Оглянувшись на Настю, Кандауров свистнул по-фазаньему.
– Я тоже умею так, – сказала девочка и, вытянув губы, в точности воспроизвела тот же звук.
Они пустились в обратный путь.
Острым взглядом таежницы Настя приметила легкие следы на земле.
– Рысь, – сказала она радостно. – Видите, рысь, – повторила она, подбегая к кривой березке и впиваясь глазами в кору дерева, пересеченную глубокими царапинами. – Вот какая рысь, – Настя показала ее рост.
Прошли еще несколько шагов.
– Бёрд! – воскликнула Настя, заметив на ветке дуба синицу.
Землемер остановился.
– Бёрд? Вот как! А кто тебя научил этому слову?
Настя посмотрела на него и ничего не ответила.
По дороге Кандауров настойчиво расспрашивал девочку о Ли-Фу, о Гжибе, о ее прежней жизни. На некоторые вопросы она отвечала, другие оставляла без ответа, только качала головой.
За полкилометра до лагеря Кандауров увидел Мишу, который бежал навстречу, прижав локти к бокам. Это была его вечерняя прогулка. Миша приблизился к землемеру и сказал, покосившись на Настю:
– Вот вы где! А знаете, Гжиба что-то замышляет. Увидите, натворит он дел!
Землемер выколотил трубку о твердый, как камень, пень и взглянул на небо. Над соснами теснились тучи.
– Ладно, в лагере поговорим, – сказал он, пряча трубку в карман.
Я знаю, вы боитесь Гжибы, – воскликнула Настя, – а я не боюсь!

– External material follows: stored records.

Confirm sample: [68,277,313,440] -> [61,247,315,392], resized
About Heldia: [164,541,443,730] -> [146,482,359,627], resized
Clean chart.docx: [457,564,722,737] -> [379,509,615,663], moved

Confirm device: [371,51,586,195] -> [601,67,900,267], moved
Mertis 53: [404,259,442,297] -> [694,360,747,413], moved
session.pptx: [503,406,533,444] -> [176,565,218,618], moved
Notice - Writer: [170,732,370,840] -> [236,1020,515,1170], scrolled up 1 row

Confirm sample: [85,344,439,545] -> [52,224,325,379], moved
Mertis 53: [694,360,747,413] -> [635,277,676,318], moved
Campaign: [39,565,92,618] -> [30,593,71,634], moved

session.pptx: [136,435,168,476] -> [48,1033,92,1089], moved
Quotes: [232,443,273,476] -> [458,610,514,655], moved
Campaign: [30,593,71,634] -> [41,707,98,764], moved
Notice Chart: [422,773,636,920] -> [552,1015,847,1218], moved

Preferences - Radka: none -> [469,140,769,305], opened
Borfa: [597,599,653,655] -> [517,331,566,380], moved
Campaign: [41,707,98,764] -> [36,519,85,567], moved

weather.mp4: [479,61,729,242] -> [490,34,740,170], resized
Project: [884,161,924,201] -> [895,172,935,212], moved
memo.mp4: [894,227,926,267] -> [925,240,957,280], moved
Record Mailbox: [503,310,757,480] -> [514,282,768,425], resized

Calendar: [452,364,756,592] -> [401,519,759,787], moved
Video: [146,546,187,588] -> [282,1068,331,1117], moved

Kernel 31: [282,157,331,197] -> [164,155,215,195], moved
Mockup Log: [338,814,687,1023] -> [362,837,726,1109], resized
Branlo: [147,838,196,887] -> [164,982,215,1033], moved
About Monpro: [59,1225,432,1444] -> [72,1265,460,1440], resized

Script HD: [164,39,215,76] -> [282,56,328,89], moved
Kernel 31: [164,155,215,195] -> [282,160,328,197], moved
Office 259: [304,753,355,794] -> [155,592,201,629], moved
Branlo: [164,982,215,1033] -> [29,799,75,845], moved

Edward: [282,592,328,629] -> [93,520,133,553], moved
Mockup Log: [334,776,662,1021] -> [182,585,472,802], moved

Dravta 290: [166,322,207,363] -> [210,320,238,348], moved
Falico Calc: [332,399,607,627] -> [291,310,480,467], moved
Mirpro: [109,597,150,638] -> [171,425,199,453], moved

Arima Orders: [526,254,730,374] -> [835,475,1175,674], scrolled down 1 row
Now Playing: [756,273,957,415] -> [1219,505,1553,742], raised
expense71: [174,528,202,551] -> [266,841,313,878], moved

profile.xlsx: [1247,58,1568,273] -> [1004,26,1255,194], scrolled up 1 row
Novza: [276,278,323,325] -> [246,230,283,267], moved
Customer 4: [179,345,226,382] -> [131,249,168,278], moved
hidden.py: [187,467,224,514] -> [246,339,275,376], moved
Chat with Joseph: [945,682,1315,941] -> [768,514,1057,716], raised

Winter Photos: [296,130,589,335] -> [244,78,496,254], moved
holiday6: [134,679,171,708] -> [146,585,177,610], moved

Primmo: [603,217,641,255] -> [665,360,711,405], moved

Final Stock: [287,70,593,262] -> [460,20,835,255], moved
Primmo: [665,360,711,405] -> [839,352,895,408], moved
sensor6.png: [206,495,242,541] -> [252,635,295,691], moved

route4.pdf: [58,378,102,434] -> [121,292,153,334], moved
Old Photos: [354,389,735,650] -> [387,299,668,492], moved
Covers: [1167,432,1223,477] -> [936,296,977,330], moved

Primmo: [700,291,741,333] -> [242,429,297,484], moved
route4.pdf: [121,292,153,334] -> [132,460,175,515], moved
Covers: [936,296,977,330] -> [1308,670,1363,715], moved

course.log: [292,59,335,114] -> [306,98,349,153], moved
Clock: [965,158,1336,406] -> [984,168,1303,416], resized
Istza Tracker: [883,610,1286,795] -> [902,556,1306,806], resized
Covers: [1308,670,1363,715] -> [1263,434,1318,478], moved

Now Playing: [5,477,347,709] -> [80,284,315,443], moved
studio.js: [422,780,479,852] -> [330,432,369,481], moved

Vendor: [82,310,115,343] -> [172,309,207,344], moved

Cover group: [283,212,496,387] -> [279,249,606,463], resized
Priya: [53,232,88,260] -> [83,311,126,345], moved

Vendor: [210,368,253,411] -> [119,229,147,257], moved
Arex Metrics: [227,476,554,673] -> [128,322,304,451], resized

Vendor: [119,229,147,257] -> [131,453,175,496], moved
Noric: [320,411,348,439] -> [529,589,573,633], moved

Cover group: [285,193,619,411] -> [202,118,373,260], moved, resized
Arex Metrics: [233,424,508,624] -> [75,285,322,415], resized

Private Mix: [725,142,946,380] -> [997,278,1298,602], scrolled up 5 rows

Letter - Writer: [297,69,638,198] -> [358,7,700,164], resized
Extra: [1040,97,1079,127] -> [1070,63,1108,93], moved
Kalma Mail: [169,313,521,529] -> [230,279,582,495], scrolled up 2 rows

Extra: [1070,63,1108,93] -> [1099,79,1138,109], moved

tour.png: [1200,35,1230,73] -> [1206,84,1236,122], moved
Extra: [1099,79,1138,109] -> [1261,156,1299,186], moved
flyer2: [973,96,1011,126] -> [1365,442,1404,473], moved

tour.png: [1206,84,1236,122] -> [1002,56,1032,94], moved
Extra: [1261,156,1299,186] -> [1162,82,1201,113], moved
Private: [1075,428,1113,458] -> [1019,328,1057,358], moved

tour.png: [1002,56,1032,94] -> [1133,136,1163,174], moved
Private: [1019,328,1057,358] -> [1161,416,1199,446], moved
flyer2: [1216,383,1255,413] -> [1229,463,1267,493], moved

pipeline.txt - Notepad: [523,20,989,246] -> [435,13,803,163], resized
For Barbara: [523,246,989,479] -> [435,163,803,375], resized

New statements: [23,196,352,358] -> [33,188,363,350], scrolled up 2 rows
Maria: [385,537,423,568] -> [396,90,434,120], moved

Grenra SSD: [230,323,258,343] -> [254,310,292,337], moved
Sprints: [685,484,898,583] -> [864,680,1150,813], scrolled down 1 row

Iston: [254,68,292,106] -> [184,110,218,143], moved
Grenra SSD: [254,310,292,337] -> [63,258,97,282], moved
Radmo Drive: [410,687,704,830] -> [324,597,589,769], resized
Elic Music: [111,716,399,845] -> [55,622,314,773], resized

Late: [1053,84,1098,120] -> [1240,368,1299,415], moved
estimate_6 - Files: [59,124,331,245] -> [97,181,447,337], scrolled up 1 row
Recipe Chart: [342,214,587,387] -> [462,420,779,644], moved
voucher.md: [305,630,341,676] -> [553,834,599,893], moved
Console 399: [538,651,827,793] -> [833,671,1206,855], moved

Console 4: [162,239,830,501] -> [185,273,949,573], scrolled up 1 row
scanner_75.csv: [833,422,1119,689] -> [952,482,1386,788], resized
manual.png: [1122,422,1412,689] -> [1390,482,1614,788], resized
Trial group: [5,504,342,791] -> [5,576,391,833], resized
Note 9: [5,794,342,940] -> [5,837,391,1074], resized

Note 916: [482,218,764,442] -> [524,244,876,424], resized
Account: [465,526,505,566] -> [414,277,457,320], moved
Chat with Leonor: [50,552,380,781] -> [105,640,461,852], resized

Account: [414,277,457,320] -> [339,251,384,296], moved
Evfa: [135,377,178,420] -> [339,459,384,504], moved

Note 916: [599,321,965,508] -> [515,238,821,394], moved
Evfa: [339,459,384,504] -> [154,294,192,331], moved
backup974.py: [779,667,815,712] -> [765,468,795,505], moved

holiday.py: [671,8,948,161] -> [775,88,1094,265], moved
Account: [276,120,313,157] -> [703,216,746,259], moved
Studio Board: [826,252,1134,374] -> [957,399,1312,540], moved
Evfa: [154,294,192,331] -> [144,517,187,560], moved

Он, правда, страшный… Он человека убил.
Миша вздрогнул и повернулся к Насте.
– Человека? За что же?
– Этот человек ногами на него затопал, а Гжиба схватил табуретку и ударил его, а потом в тайгу ушел.
– Вот видите, Владимир Николаевич, – возмутился Миша, – для него это пустое дело: взял и убил человека ни за что. И ничего ему не было? – снова обратился Миша к девочке.
– Нет. Он сразу в тайгу ушел. А потом вернулся. Только избу его спалили-
Миша усмехнулся:
– Дешево отделался!
Подходя к лагерю, Миша шепнул землемеру:
– А в отношении Гжибы это новость для меня. Может быть, это просто слухи или Настя путает…
– Нет, не путает. Был такой случай, – спокойно сказал землемер. – Я знаю о нем. Как-нибудь расскажу подробности.